_Action à mener_: Recopiez à l'identique, dans le texte sur Trieste, le passage qui va de "Nous avons exploré" jusqu'à "ou cinq ans.".

_Texte source_:
+---+

Nous avons arpenté Trieste, nous avons, pour nous rendre à notre appartement via Capitolina, dans le prolongement de la via del monte, sur les flancs de la colline de San Giusto où se tient le "parco della rimembrenza", escaladé les "scale dei giganti", et les moins hauts "scale dei benedicti".


Nous avons exploré la place Goldoni, la via Carducci, la via Battisti, la piazza dell'unita d'Italia, le port. Nous avons monté les 145 marches qui mènent au sommet de la "lanterna", le vieux phare aujourd'hui inusité, et nous avons assisté au soleil couchant au départ d'un de ces gigantesques paquebots de croisère qui peuvent accoster à Trieste depuis l'aménagement du port à cette intention il y a seulement quatre ou cinq ans.

+---+

[Enregistrements du jeu de données]
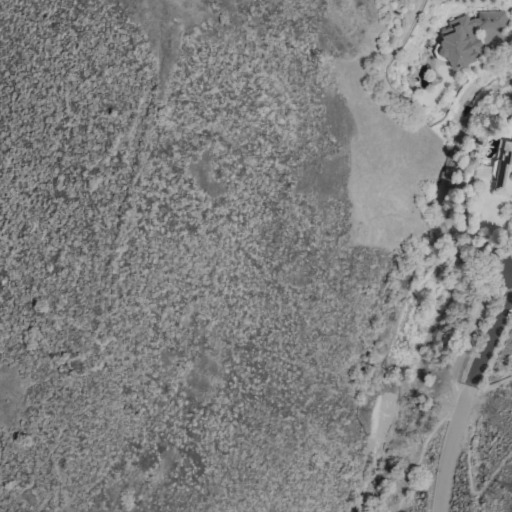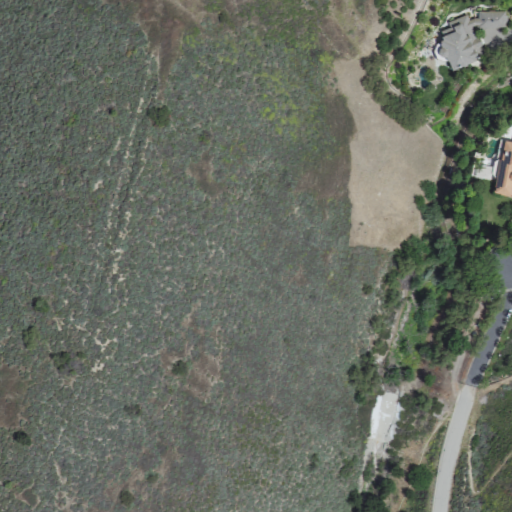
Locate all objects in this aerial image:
building: (466, 35)
building: (503, 169)
road: (465, 394)
road: (421, 448)
road: (470, 489)
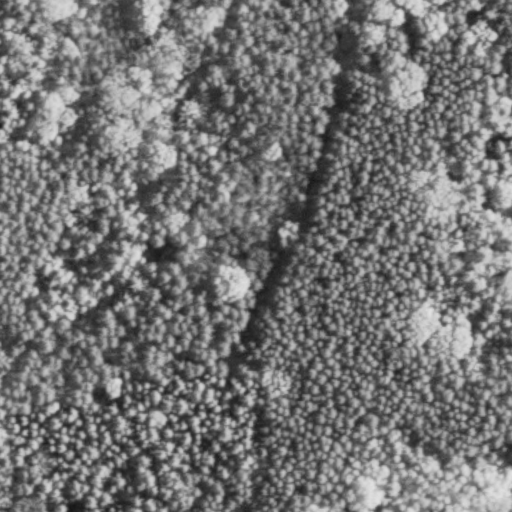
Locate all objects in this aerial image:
park: (256, 256)
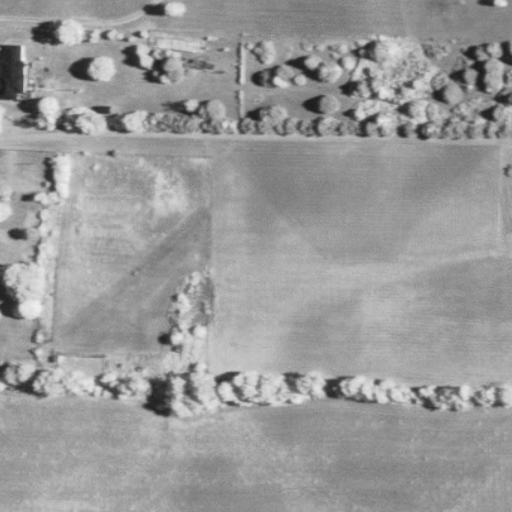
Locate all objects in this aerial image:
road: (79, 19)
building: (13, 71)
road: (255, 133)
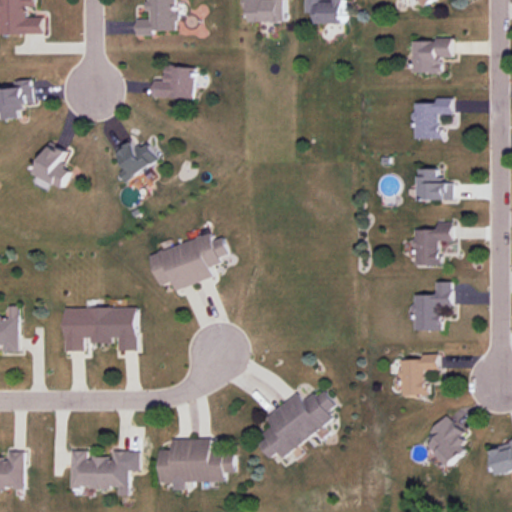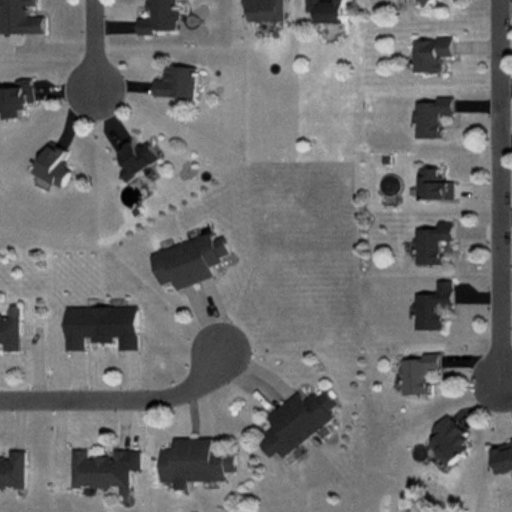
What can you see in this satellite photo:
building: (426, 2)
building: (269, 10)
building: (328, 10)
building: (20, 17)
building: (159, 17)
road: (90, 45)
building: (432, 54)
building: (177, 83)
building: (16, 98)
building: (432, 117)
building: (137, 158)
building: (55, 166)
building: (436, 185)
road: (496, 190)
building: (433, 243)
building: (190, 260)
building: (433, 306)
building: (103, 327)
building: (11, 329)
building: (419, 373)
road: (124, 399)
building: (298, 422)
building: (450, 440)
building: (504, 457)
building: (197, 461)
building: (13, 470)
building: (102, 470)
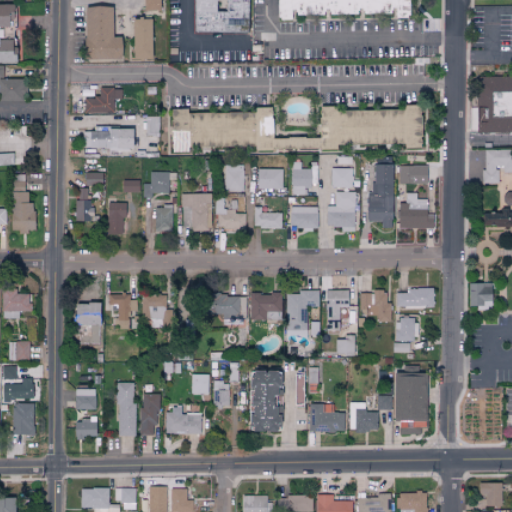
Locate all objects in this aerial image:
road: (101, 2)
building: (149, 5)
building: (339, 7)
building: (5, 15)
building: (218, 16)
road: (491, 22)
building: (98, 34)
building: (140, 39)
road: (338, 41)
road: (193, 44)
building: (6, 50)
road: (480, 56)
building: (1, 71)
road: (102, 75)
road: (434, 84)
road: (280, 85)
building: (12, 89)
building: (101, 101)
building: (494, 104)
road: (29, 106)
building: (347, 128)
building: (210, 129)
building: (108, 138)
road: (480, 138)
road: (29, 147)
building: (495, 163)
building: (411, 174)
building: (92, 177)
building: (233, 177)
building: (340, 177)
building: (269, 178)
building: (299, 179)
building: (155, 183)
building: (128, 185)
building: (81, 194)
building: (379, 195)
building: (19, 206)
building: (81, 210)
building: (340, 210)
building: (195, 211)
building: (413, 213)
building: (227, 217)
building: (302, 217)
building: (2, 218)
building: (114, 218)
building: (161, 218)
building: (265, 218)
building: (496, 218)
road: (448, 255)
road: (58, 256)
road: (224, 260)
building: (478, 295)
building: (413, 298)
building: (13, 303)
building: (375, 304)
building: (262, 305)
building: (224, 306)
building: (335, 308)
building: (121, 309)
building: (153, 309)
building: (298, 309)
building: (85, 314)
building: (404, 329)
building: (344, 346)
building: (399, 347)
road: (488, 347)
building: (17, 351)
road: (479, 362)
building: (7, 372)
building: (198, 383)
building: (17, 390)
building: (220, 393)
building: (83, 399)
building: (408, 400)
building: (262, 401)
building: (382, 402)
building: (124, 410)
building: (147, 413)
building: (361, 418)
building: (21, 419)
road: (287, 419)
building: (323, 419)
building: (180, 422)
building: (84, 428)
road: (255, 467)
road: (220, 489)
building: (489, 493)
building: (124, 497)
building: (93, 498)
building: (152, 500)
building: (178, 501)
building: (410, 502)
building: (254, 503)
building: (373, 503)
building: (293, 504)
building: (330, 504)
building: (8, 505)
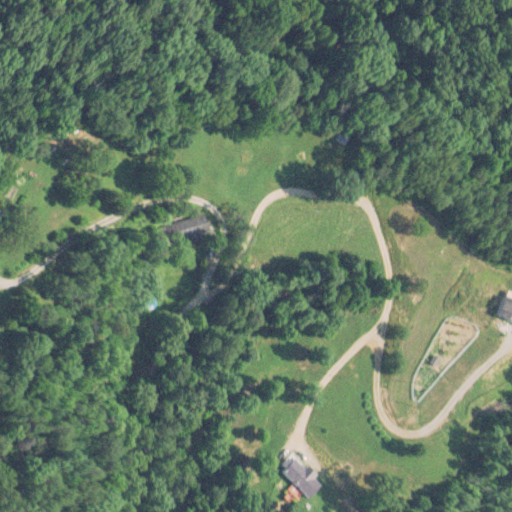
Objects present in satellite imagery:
road: (341, 195)
building: (183, 229)
building: (299, 477)
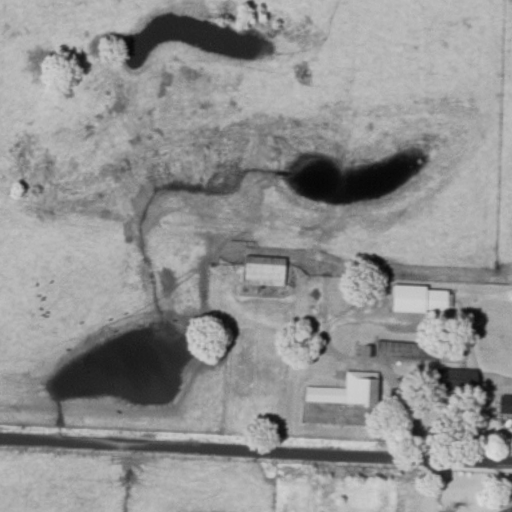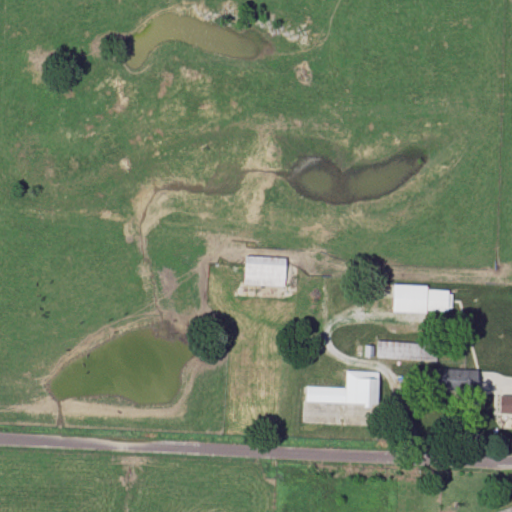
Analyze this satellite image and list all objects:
building: (263, 270)
building: (419, 298)
building: (402, 350)
road: (354, 360)
building: (455, 378)
building: (346, 390)
building: (505, 404)
road: (474, 409)
road: (468, 442)
road: (256, 444)
road: (509, 511)
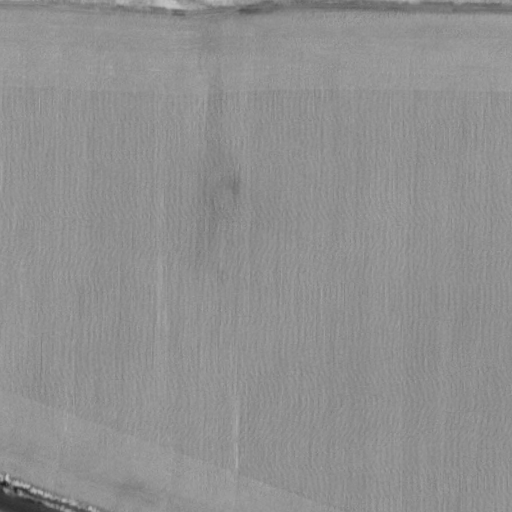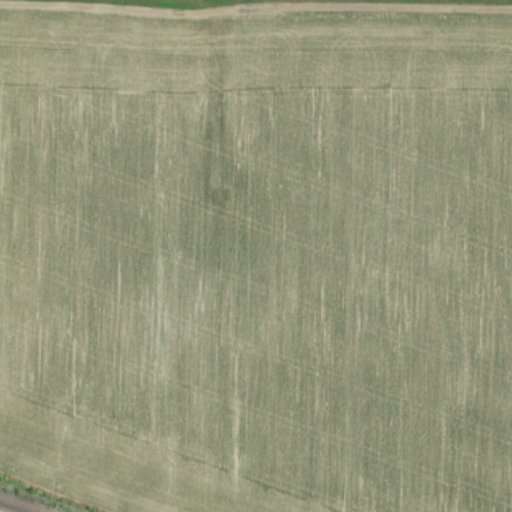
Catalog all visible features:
road: (208, 5)
road: (255, 7)
railway: (14, 506)
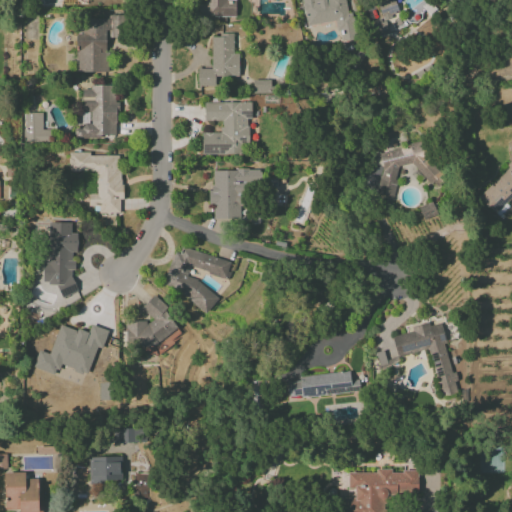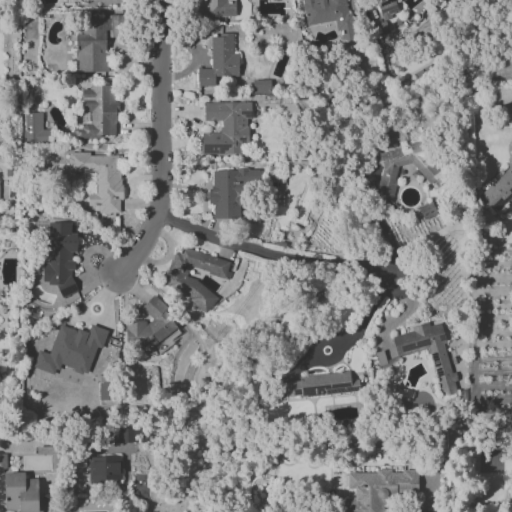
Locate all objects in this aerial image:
building: (217, 8)
building: (331, 16)
building: (381, 16)
building: (94, 43)
building: (219, 62)
building: (261, 86)
building: (97, 112)
building: (225, 127)
building: (35, 128)
road: (159, 148)
building: (404, 166)
building: (99, 179)
building: (230, 191)
building: (498, 191)
building: (427, 210)
road: (379, 220)
road: (272, 249)
building: (60, 258)
building: (193, 275)
building: (149, 326)
road: (346, 342)
building: (70, 350)
building: (429, 353)
building: (319, 385)
building: (104, 391)
building: (3, 461)
building: (104, 468)
building: (378, 489)
building: (20, 493)
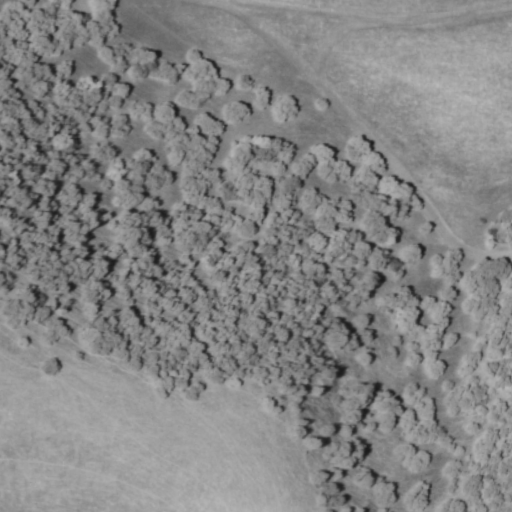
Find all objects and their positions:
road: (486, 2)
road: (497, 63)
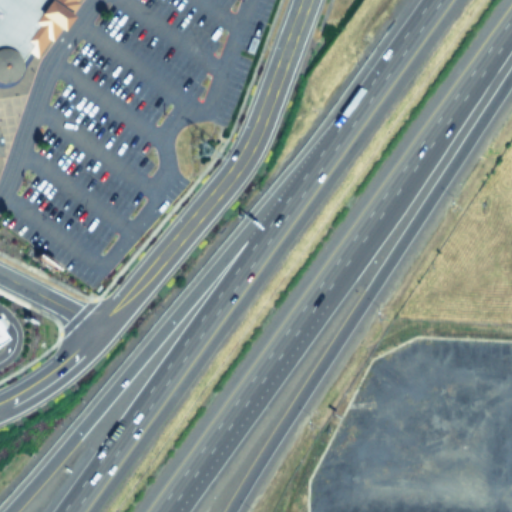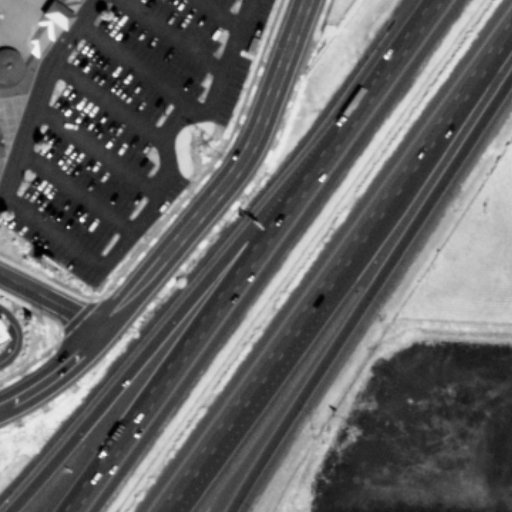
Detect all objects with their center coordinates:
road: (218, 13)
road: (293, 14)
building: (26, 31)
road: (172, 35)
building: (25, 41)
road: (137, 68)
road: (36, 91)
road: (106, 100)
road: (346, 110)
road: (13, 114)
parking lot: (126, 134)
power tower: (200, 146)
road: (94, 149)
road: (161, 187)
road: (72, 191)
road: (174, 238)
road: (335, 265)
road: (362, 267)
road: (49, 299)
road: (10, 333)
road: (132, 366)
road: (160, 366)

+---+

_Réponse attendue_:
Nous avons exploré la place Goldoni, la via Carducci, la via Battisti, la piazza dell'unita d'Italia, le port. Nous avons monté les 145 marches qui mènent au sommet de la "lanterna", le vieux phare aujourd'hui inusité, et nous avons assisté au soleil couchant au départ d'un de ces gigantesques paquebots de croisère qui peuvent accoster à Trieste depuis l'aménagement du port à cette intention il y a seulement quatre ou cinq ans.